Traditional penetration testing relies heavily on manual effort, resulting in low efficiency, poor scalability, and inadequate responsiveness to the security demands of complex systems. This paper presents a systematic review of 58 AI-augmented penetration testing studies, spanning reconnaissance, exploitation, and post-exploitation phases, with focused analysis on automated vulnerability discovery, attack-path modeling, and network topology inference. We quantitatively identify reinforcement learning as the dominant AI paradigm (77% of surveyed works), uncover a critical gap in large language model adoption, and reveal inflexibility bottlenecks in reconnaissance and post-exploitation models. Our findings directly inform the development and deployment of practical tools—including ESA PenBox—demonstrating substantial reductions in analyst workload, improved vulnerability detection throughput, and enhanced precision in attack-chain analysis.

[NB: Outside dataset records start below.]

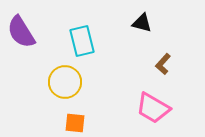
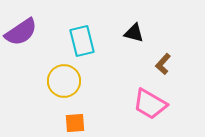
black triangle: moved 8 px left, 10 px down
purple semicircle: rotated 92 degrees counterclockwise
yellow circle: moved 1 px left, 1 px up
pink trapezoid: moved 3 px left, 4 px up
orange square: rotated 10 degrees counterclockwise
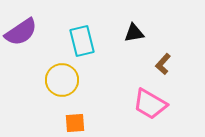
black triangle: rotated 25 degrees counterclockwise
yellow circle: moved 2 px left, 1 px up
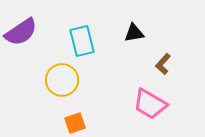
orange square: rotated 15 degrees counterclockwise
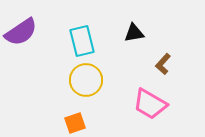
yellow circle: moved 24 px right
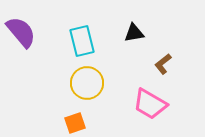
purple semicircle: rotated 96 degrees counterclockwise
brown L-shape: rotated 10 degrees clockwise
yellow circle: moved 1 px right, 3 px down
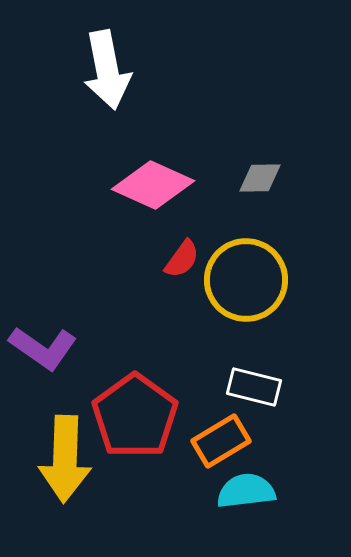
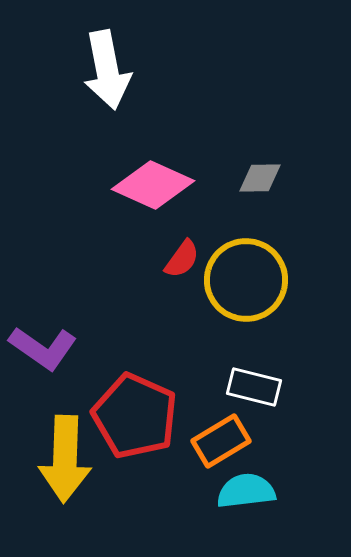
red pentagon: rotated 12 degrees counterclockwise
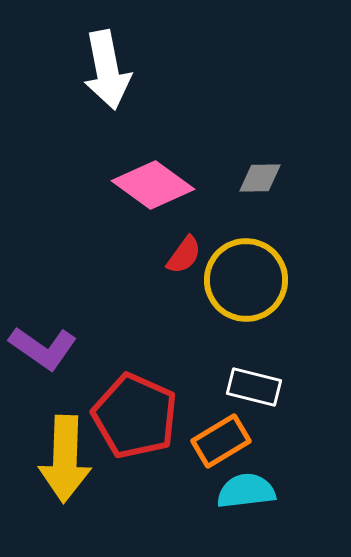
pink diamond: rotated 12 degrees clockwise
red semicircle: moved 2 px right, 4 px up
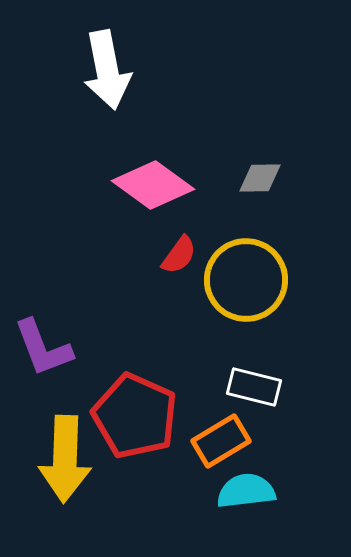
red semicircle: moved 5 px left
purple L-shape: rotated 34 degrees clockwise
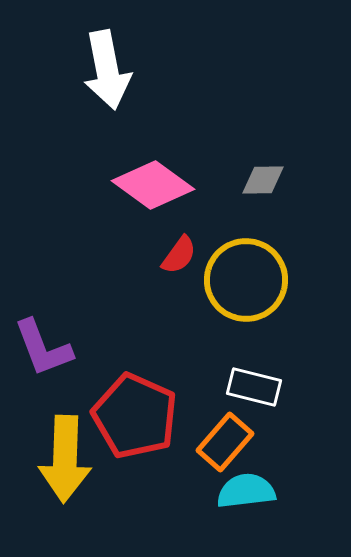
gray diamond: moved 3 px right, 2 px down
orange rectangle: moved 4 px right, 1 px down; rotated 18 degrees counterclockwise
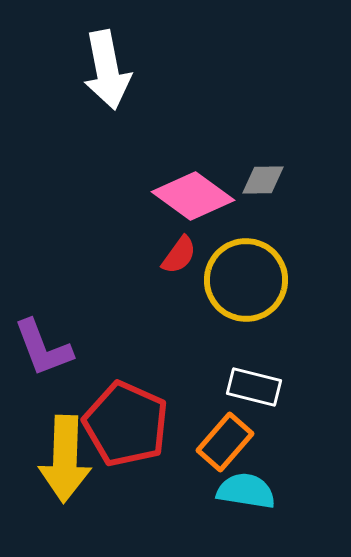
pink diamond: moved 40 px right, 11 px down
red pentagon: moved 9 px left, 8 px down
cyan semicircle: rotated 16 degrees clockwise
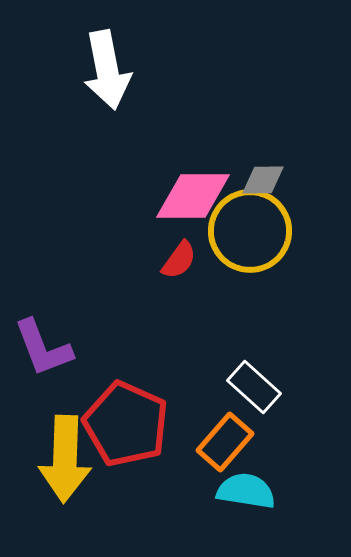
pink diamond: rotated 36 degrees counterclockwise
red semicircle: moved 5 px down
yellow circle: moved 4 px right, 49 px up
white rectangle: rotated 28 degrees clockwise
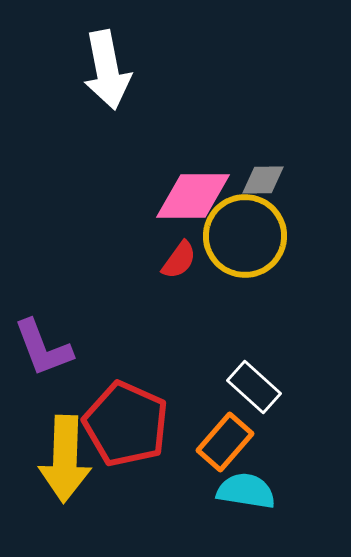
yellow circle: moved 5 px left, 5 px down
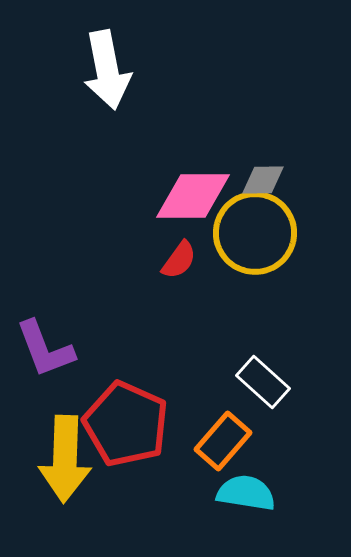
yellow circle: moved 10 px right, 3 px up
purple L-shape: moved 2 px right, 1 px down
white rectangle: moved 9 px right, 5 px up
orange rectangle: moved 2 px left, 1 px up
cyan semicircle: moved 2 px down
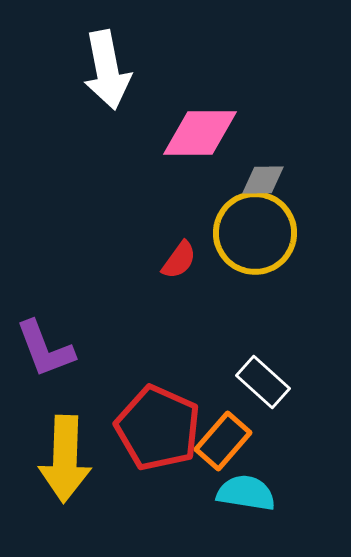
pink diamond: moved 7 px right, 63 px up
red pentagon: moved 32 px right, 4 px down
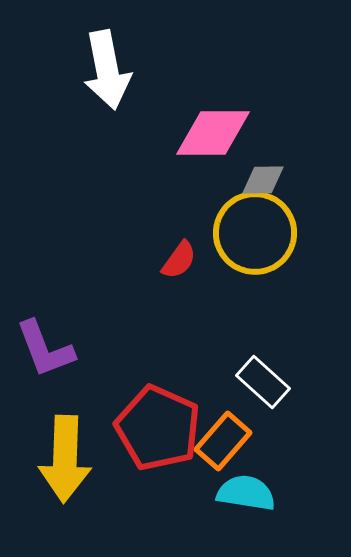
pink diamond: moved 13 px right
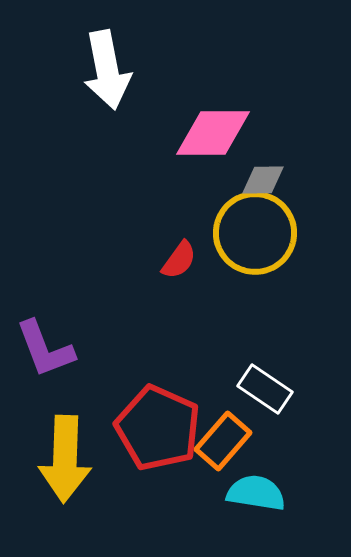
white rectangle: moved 2 px right, 7 px down; rotated 8 degrees counterclockwise
cyan semicircle: moved 10 px right
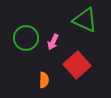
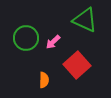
pink arrow: rotated 21 degrees clockwise
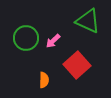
green triangle: moved 3 px right, 1 px down
pink arrow: moved 1 px up
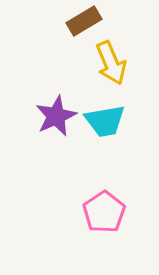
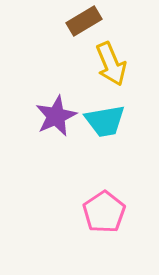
yellow arrow: moved 1 px down
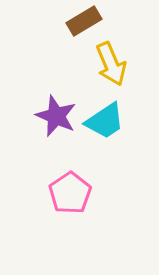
purple star: rotated 24 degrees counterclockwise
cyan trapezoid: rotated 24 degrees counterclockwise
pink pentagon: moved 34 px left, 19 px up
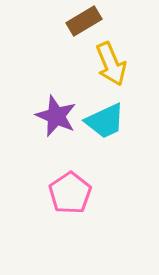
cyan trapezoid: rotated 9 degrees clockwise
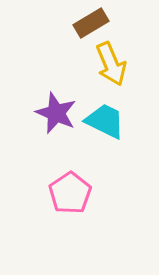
brown rectangle: moved 7 px right, 2 px down
purple star: moved 3 px up
cyan trapezoid: rotated 129 degrees counterclockwise
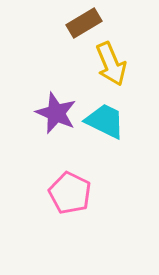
brown rectangle: moved 7 px left
pink pentagon: rotated 12 degrees counterclockwise
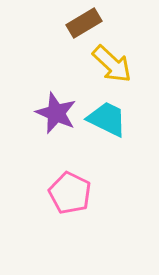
yellow arrow: moved 1 px right; rotated 24 degrees counterclockwise
cyan trapezoid: moved 2 px right, 2 px up
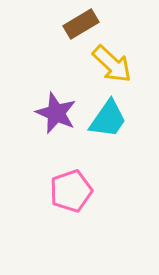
brown rectangle: moved 3 px left, 1 px down
cyan trapezoid: moved 1 px right; rotated 99 degrees clockwise
pink pentagon: moved 1 px right, 2 px up; rotated 27 degrees clockwise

Penetration testing is a cornerstone of cybersecurity, traditionally driven by manual, time-intensive processes. As systems grow in complexity, there is a pressing need for more scalable and efficient testing methodologies. This systematic literature review examines how Artificial Intelligence (AI) is reshaping penetration testing, analyzing 58 peer-reviewed studies from major academic databases. Our findings reveal that while AI-assisted pentesting is still in its early stages, notable progress is underway, particularly through Reinforcement Learning (RL), which was the focus of 77% of the reviewed works. Most research centers on the discovery and exploitation phases of pentesting, where AI shows the greatest promise in automating repetitive tasks, optimizing attack strategies, and improving vulnerability identification. Real-world applications remain limited but encouraging, including the European Space Agency's PenBox and various open-source tools. These demonstrate AI's potential to streamline attack path analysis, analyze complex network topology, and reduce manual workload. However, challenges persist: current models often lack flexibility and are underdeveloped for the reconnaissance and post-exploitation phases of pentesting. Applications involving Large Language Models (LLMs) remain relatively under-researched, pointing to a promising direction for future exploration. This paper offers a critical overview of AI's current and potential role in penetration testing, providing valuable insights for researchers, practitioners, and organizations aiming to enhance security assessments through advanced automation or looking for gaps in existing research.